■ Requirement 1 ■
Answer these from the excerpt on the Trump civil fraud judgment:
(a) How large a fine did Justice Arthur Engoron order Trump to pay?
(b) What amount of appeal bond did Trump's lawyers say he could not secure?
(c) To what amount did the motion ask the court to reduce the bond?
■ Requirement 2 ■
Please edit the Trump judgment excerpt: write out the passage starting at "22 MARCH 2024" and ending at "the appeal process.", replacing "unable" with "not able".

■ Extracted text ■
——

Story by Elizabeth Stauffer

22 MARCH 2024

Here’s what New York Attorney General Letitia James told ABC News in February after Manhattan Supreme Court Justice Arthur Engoron, the presiding judge in James’s civil fraud trial against former President Donald Trump, ordered Trump to pay a massive $355 million fine, plus accrued prejudgment interest dating back to the day the case was filed: “If he does not have the funds to pay off the judgment, we will seek judgment enforcement mechanisms in court, and we will ask the judge to seize his assets."

"We are prepared to make sure that the judgment is paid to New Yorkers."

"And yes, I look at 40 Wall St. [a Trump-owned property] each and every day.”


In a Monday filing to a New York appeals court, Trump’s lawyers admitted he was unable to secure an appeal bond of $464 million to satisfy the debt and begin the appeal process.

The motion asked the court either to pause the exorbitant judgment or reduce the bond to $100 million.

——

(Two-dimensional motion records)
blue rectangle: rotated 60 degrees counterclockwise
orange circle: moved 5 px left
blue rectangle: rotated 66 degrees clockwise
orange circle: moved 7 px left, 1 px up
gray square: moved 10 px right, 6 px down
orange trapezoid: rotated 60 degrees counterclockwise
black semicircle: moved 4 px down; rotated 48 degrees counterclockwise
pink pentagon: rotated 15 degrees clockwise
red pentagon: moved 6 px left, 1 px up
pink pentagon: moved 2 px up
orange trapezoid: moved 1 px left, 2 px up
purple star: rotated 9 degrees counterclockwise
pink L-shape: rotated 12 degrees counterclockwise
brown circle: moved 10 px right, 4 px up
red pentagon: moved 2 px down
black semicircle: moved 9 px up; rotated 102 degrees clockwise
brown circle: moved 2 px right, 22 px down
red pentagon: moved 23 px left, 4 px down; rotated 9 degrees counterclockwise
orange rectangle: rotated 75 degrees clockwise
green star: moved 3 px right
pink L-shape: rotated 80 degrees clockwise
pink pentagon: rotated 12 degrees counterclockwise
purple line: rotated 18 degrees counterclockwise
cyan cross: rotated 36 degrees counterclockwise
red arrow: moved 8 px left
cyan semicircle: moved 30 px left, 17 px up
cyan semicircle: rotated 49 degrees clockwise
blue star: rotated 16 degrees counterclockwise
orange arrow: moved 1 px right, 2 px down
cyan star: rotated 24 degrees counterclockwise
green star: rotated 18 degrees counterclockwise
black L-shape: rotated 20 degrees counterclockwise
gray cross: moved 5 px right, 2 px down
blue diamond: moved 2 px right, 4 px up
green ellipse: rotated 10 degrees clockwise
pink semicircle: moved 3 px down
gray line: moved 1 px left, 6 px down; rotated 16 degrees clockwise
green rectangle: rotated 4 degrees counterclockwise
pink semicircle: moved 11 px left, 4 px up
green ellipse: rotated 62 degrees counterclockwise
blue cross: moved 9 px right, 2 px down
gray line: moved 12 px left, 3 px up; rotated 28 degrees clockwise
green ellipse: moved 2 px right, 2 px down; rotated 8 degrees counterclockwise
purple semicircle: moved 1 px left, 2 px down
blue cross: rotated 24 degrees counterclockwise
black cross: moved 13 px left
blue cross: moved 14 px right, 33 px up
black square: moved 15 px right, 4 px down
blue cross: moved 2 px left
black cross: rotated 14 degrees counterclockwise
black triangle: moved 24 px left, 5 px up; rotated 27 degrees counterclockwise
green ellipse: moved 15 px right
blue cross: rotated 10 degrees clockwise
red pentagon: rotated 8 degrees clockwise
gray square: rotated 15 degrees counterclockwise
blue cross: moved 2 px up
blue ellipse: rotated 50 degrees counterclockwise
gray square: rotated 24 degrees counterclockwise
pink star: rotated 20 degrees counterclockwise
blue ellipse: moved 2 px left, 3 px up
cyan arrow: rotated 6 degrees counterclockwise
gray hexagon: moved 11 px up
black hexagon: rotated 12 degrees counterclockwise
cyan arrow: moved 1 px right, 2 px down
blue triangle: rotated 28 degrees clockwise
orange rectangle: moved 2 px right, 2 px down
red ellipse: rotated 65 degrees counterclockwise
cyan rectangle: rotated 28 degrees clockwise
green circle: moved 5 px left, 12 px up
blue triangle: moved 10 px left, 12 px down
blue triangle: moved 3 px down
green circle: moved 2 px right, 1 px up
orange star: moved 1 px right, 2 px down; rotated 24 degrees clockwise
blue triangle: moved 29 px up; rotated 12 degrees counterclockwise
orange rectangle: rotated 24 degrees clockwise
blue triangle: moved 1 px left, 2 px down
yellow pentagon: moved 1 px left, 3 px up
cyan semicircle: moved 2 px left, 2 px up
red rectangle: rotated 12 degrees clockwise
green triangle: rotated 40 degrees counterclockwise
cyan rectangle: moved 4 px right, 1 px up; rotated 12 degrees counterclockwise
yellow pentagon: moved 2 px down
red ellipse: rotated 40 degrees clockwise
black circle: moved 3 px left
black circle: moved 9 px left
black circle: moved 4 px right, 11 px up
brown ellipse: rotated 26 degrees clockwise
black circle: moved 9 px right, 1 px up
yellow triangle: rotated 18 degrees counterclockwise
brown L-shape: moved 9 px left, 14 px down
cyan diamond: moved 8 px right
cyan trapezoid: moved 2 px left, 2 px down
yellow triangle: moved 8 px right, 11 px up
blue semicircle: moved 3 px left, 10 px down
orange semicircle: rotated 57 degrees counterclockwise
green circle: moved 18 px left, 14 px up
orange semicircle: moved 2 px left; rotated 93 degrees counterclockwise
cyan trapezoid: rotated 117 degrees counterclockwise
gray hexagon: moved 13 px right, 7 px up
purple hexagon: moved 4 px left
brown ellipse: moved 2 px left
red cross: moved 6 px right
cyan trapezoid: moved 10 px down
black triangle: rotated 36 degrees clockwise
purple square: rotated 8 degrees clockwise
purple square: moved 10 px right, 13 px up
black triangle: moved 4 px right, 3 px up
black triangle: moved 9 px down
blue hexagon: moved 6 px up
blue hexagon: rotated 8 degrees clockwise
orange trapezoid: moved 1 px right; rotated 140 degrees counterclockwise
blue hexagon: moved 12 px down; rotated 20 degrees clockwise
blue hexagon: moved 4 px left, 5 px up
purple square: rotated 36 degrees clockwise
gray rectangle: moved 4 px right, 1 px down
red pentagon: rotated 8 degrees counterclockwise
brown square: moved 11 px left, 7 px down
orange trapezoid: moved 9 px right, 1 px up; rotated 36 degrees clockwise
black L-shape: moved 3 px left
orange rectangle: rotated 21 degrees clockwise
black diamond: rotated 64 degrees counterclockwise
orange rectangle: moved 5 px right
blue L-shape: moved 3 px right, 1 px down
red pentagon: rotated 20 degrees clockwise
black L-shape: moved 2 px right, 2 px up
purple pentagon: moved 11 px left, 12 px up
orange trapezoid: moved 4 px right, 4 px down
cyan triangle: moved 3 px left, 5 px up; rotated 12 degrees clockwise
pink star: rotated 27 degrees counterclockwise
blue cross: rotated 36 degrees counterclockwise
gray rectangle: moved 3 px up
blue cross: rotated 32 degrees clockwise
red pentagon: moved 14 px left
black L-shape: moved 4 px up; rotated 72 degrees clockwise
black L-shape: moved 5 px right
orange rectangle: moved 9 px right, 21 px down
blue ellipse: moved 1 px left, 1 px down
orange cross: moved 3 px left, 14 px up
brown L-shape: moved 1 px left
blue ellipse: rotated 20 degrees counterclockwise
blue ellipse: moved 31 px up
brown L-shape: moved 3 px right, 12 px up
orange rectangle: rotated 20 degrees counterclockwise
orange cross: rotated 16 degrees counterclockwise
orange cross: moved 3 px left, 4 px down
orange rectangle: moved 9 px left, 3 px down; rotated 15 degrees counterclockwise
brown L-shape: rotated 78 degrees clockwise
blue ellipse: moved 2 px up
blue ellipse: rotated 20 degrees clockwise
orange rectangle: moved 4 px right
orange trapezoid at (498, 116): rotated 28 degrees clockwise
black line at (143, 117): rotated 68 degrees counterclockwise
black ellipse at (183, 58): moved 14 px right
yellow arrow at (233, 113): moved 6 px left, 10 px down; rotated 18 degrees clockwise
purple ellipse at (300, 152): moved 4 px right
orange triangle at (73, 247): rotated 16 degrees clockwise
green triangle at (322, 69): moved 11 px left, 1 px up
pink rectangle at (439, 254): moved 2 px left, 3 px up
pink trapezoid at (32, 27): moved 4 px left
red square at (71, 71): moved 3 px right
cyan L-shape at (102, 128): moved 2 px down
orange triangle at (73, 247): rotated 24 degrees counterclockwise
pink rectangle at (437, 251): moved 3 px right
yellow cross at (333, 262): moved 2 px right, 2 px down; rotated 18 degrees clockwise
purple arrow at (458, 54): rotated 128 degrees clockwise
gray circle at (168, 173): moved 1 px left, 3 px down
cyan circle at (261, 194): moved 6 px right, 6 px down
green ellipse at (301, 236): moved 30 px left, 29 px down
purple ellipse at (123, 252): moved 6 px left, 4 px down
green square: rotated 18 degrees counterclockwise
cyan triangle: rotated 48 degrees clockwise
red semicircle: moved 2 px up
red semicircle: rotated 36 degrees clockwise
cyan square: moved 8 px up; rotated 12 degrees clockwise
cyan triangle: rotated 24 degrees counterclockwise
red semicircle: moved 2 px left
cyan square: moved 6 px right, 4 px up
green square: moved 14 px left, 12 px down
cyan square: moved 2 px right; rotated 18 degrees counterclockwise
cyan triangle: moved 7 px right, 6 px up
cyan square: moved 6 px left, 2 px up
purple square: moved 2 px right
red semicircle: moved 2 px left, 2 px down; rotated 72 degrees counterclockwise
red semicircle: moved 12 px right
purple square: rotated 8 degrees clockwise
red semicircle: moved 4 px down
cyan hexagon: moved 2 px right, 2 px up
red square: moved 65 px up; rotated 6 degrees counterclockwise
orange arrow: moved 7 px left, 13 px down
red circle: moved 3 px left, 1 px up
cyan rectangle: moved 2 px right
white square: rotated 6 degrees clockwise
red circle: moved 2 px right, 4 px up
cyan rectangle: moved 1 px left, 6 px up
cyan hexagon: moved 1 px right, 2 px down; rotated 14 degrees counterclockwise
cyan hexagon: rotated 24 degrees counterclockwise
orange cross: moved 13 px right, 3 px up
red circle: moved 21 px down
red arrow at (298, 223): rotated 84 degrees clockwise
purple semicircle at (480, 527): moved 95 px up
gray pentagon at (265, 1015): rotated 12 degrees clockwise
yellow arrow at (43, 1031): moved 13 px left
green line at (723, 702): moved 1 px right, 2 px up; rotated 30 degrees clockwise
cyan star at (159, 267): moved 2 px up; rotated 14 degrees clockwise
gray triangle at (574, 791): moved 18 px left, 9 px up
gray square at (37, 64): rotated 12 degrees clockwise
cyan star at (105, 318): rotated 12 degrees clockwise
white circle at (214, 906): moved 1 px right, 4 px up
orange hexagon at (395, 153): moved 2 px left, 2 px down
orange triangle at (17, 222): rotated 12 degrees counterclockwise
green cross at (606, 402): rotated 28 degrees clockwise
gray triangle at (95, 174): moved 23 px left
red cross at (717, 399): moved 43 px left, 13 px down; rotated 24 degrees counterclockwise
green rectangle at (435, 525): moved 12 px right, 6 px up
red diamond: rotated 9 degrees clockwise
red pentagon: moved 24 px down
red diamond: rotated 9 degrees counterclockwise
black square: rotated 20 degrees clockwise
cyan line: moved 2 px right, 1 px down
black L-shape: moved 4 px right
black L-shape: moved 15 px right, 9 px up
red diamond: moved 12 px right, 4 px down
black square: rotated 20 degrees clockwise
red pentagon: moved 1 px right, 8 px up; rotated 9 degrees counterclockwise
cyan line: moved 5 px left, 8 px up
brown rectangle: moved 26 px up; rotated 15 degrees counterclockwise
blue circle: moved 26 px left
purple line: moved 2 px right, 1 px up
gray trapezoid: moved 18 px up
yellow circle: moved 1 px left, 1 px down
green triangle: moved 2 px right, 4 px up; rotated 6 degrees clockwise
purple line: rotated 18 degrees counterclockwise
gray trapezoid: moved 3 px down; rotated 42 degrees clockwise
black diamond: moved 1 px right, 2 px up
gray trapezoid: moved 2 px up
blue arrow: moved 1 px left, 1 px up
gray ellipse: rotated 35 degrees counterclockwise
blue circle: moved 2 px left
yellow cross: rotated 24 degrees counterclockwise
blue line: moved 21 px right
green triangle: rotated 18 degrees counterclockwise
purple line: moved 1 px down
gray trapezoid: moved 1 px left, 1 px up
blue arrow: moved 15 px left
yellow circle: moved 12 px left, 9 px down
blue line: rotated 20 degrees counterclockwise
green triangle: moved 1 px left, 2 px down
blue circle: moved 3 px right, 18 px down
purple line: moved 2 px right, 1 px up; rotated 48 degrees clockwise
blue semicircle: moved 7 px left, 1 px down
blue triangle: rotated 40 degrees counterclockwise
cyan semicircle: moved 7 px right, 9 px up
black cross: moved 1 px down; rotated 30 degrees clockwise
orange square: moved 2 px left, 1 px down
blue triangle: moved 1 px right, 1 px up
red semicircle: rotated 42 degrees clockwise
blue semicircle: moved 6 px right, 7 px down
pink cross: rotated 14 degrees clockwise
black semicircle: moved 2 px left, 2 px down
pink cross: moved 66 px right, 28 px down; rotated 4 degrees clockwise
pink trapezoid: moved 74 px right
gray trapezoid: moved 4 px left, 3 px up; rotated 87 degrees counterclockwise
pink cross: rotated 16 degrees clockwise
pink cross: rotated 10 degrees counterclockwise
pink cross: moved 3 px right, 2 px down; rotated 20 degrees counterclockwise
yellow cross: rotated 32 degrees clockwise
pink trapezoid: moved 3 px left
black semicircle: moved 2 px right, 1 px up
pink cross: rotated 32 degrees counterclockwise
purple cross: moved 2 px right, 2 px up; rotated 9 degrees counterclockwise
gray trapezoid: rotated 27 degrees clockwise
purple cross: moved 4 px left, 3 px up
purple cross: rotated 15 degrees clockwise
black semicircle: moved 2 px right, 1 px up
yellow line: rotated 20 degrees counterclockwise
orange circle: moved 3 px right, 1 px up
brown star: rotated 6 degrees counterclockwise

——

■ Expected output 1 ■
(a) $355 million, plus accrued prejudgment interest dating back to the day the case was filed.
(b) $464 million.
(c) $100 million.

■ Expected output 2 ■
22 MARCH 2024

Here’s what New York Attorney General Letitia James told ABC News in February after Manhattan Supreme Court Justice Arthur Engoron, the presiding judge in James’s civil fraud trial against former President Donald Trump, ordered Trump to pay a massive $355 million fine, plus accrued prejudgment interest dating back to the day the case was filed: “If he does not have the funds to pay off the judgment, we will seek judgment enforcement mechanisms in court, and we will ask the judge to seize his assets."

"We are prepared to make sure that the judgment is paid to New Yorkers."

"And yes, I look at 40 Wall St. [a Trump-owned property] each and every day.”


In a Monday filing to a New York appeals court, Trump’s lawyers admitted he was not able to secure an appeal bond of $464 million to satisfy the debt and begin the appeal process.